MIT Admits Gender Bias

If the female educators in the School of Science at the Massachusetts Institute of Technology have it rough, as a recent report concludes, what difficulties do the even more underrepresented women in the School of Engineering face?

The report, released by MIT earlier this spring, confirms what many women there have long suspected: that female professors in science fields are often the victims of subtle discrimination in many areas of their jobs. And while the study did not include faculty members in the School of Engineering, the numbers suggest that the problem there may be even worse. Women currently make up just 9.5 percent of the total faculty in engineering, compared to 11.7 percent in science.

For the moment, there are no hard answers to just how much worse-or better-female engineering educators have it. Dava Newman, an MIT associate professor in the School of Engineering and an ASEE member, says that the report "resonates" with her. "I have never been discriminated against [at MIT]," Newman says, but she notes that the report showed that junior faculty members tended to feel better-treated than women in senior positions, who felt increasingly marginalized.

The culmination of a five-year study, the report documents discrepancies in salary, access to space and resources, and inclusion in positions of power and responsibility, and concluded that "discrimination consists of a pattern of powerful but unrecognized assumptions and attitudes that work systematically against women faculty even in the light of obvious good will." The report does stress that MIT is no worse than other elite schools.
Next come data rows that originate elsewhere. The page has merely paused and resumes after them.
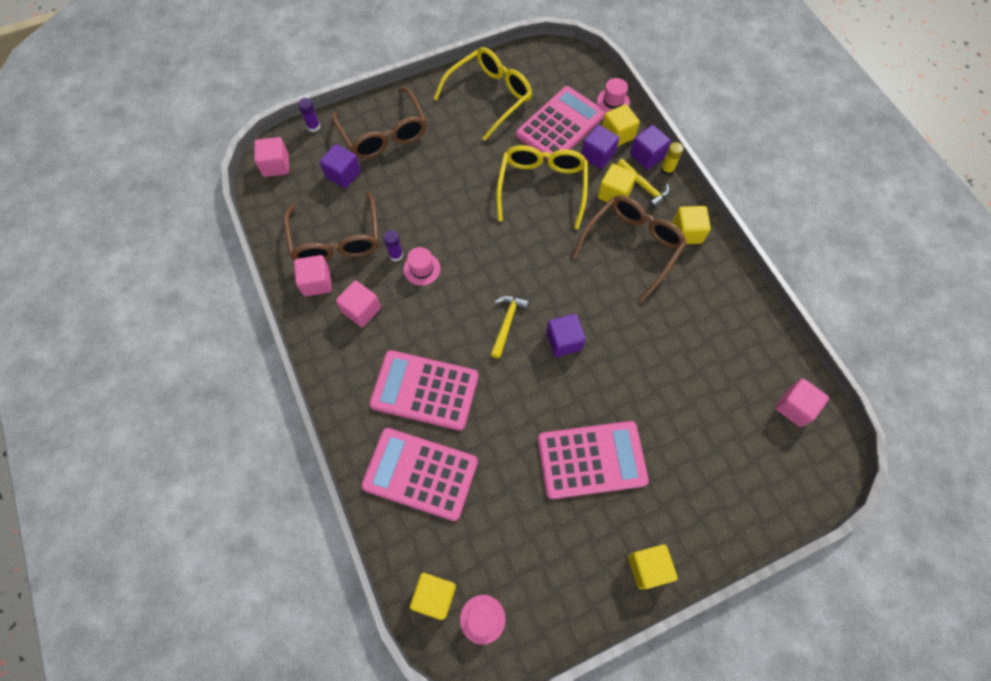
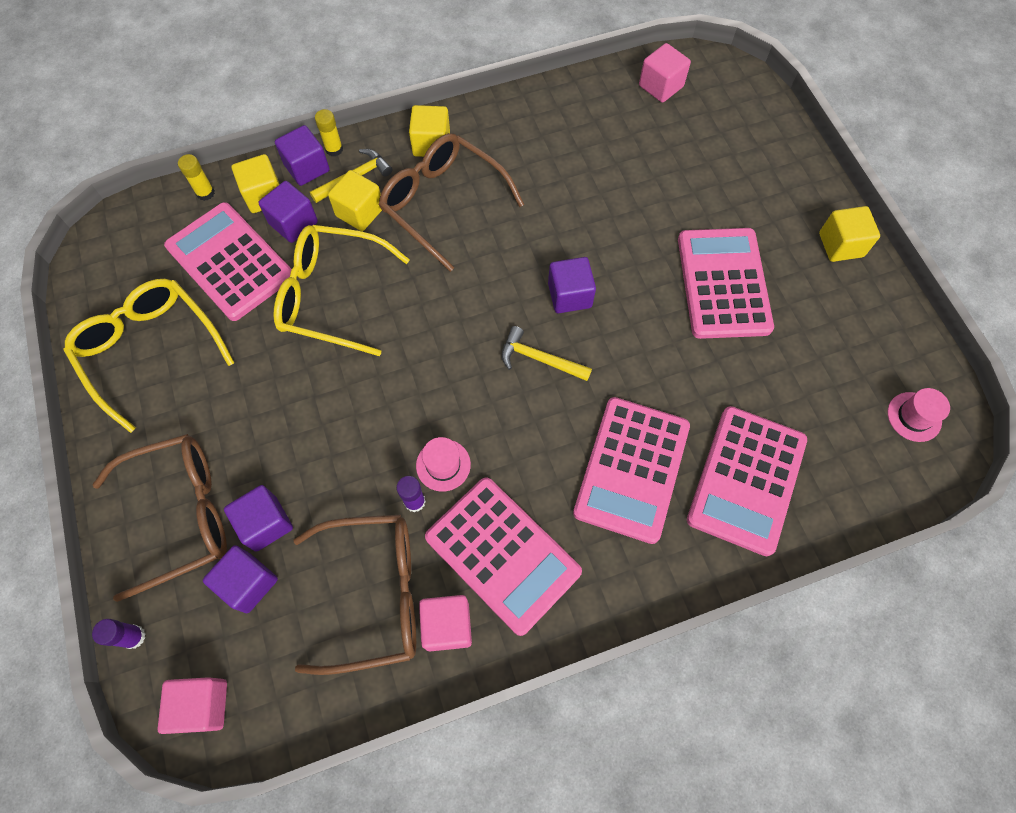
camera: 85 degrees left, 0 degrees up
(361, 310) = (502, 555): pink cube -> pink calculator
(379, 177) = (265, 523): none -> purple cube
(435, 596) = (894, 469): yellow cube -> none
(613, 101) = (205, 193): pink hat -> yellow glue stick

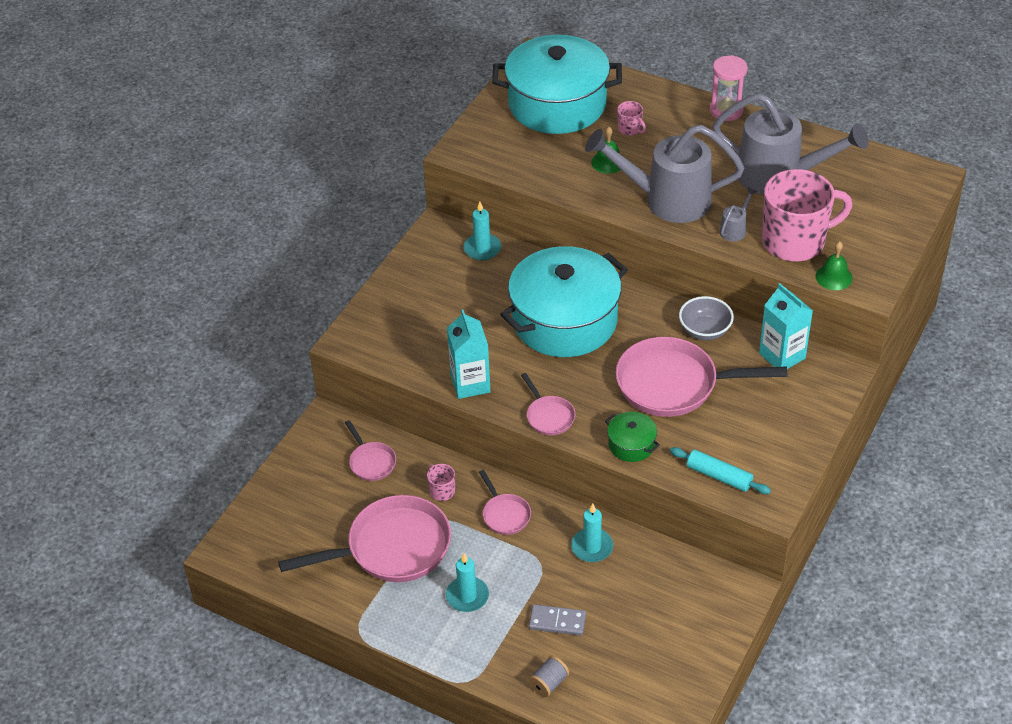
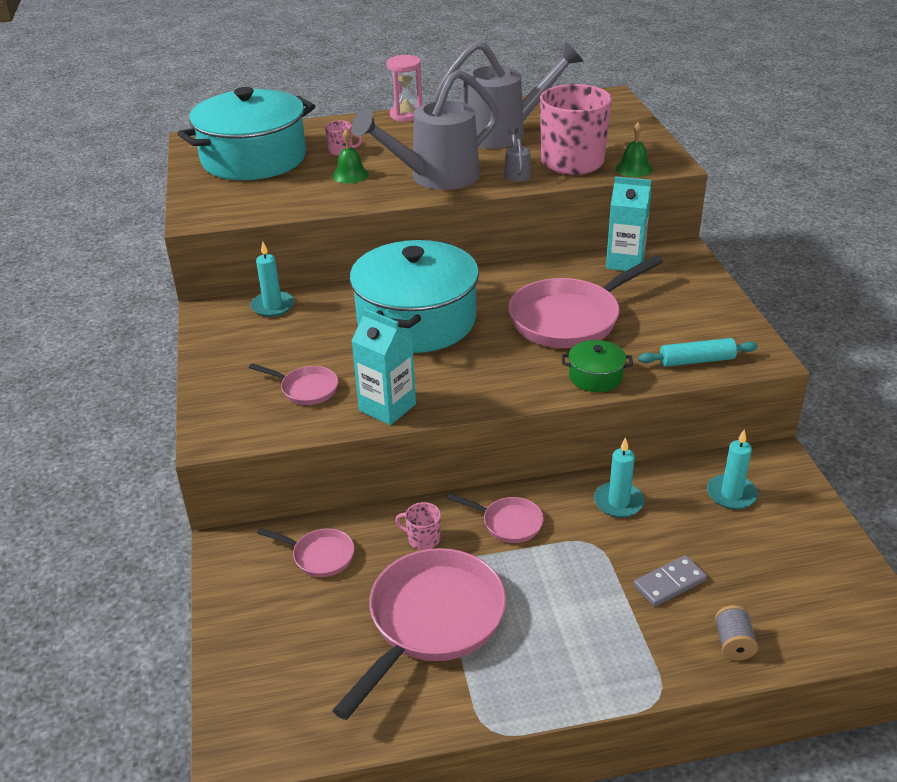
camera: 40 degrees left, 10 degrees down
(467, 596) = (560, 616): turquoise candle -> turquoise candle (731, 494)
(549, 416) = (495, 394): pink pan -> pink pan (306, 389)
(705, 331) = (544, 274): grey bowl -> none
Newman considers the report "a real positive step forward. It takes a lot of character to admit the problems publicly."

MIT President Charles Vest intends to do more than just acknowledge the issues, and has vowed to work for a more diverse faculty. "Through our institutional commitment and policies we must redouble our efforts to make this a reality," Vest declares.

The full report is available at http://web.mit.edu/fnl/women/Fnlwomen.htm .

-Ray Bert

National Medal Laureates Honored

medals President Clinton awarded National medals to the nation's top engineers, scientists, and technologists at the White House on April 27 as part of a two-day event honoring the 1998 laureates of the National Medals of Science and of Technology. National Science Foundation Director Rita Colwell and Undersecretary for Technology Gary Bachula recognized the 16 individuals and two companies during a gala at the National Building Museum on April 26.

William Daley, U.S. secretary of Commerce; Neal Lane, assistant to the president for science and technology; George Rathmann, president of the National Science and Technology Medals Foundation; and several members of Congress attended the museum gala, which included recognition of past  National Medal laureates.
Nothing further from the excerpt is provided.